BEGIN SOURCE MATERIAL

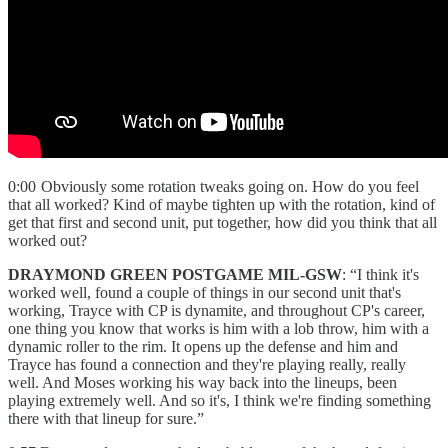
0:00 Obviously some rotation tweaks going on. How do you feel
that all worked? Kind of maybe tighten up with the rotation, kind of
get that first and second unit, put together, how did you think that all
worked out?
DRAYMOND GREEN POSTGAME MIL-GSW
: “I think it's
worked well, found a couple of things in our second unit that's
working, Trayce with CP is dynamite, and throughout CP's career,
one thing you know that works is him with a lob throw, him with a
dynamic roller to the rim. It opens up the defense and him and
Trayce has found a connection and they're playing really, really
well. And Moses working his way back into the lineups, been
playing extremely well. And so it's, I think we're finding something
there with that lineup for sure.”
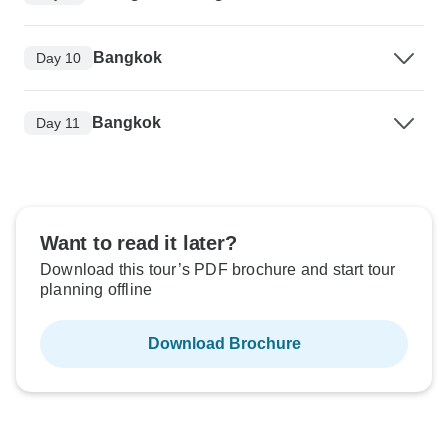
Bangkok
Day 10
Bangkok
Day 11
Want to read it later?
Download this tour’s PDF brochure and start tour
planning offline
Download Brochure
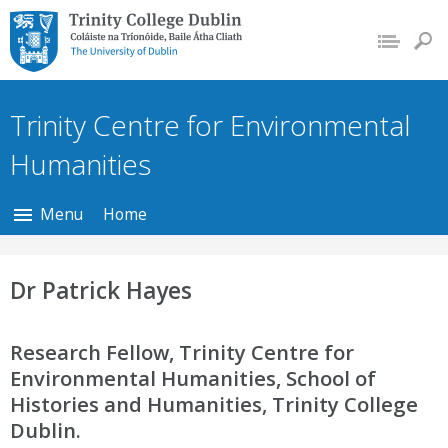
Trinity College Dublin,
The University of
Dublin
Trinity Centre for Environmental
Humanities
Menu
Home
Dr Patrick Hayes
Research Fellow, Trinity Centre for
Environmental Humanities, School of
Histories and Humanities, Trinity College
Dublin.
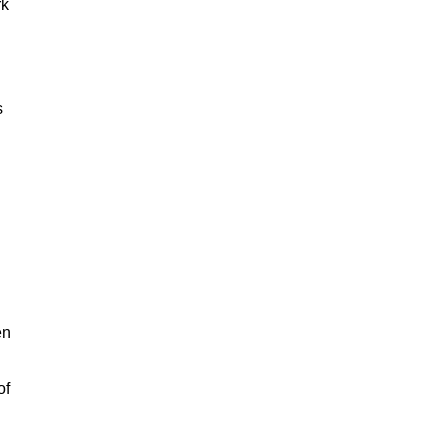
rk
s
en
of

END SOURCE MATERIAL

YOUR OBJECTIVE:
Once you find the line with "Histories and Humanities, Trinity College", restate it and every later line of the data word for word, excluding the pictures.

RESPONSE AREA:
Histories and Humanities, Trinity College
Dublin.
rk
s
en
of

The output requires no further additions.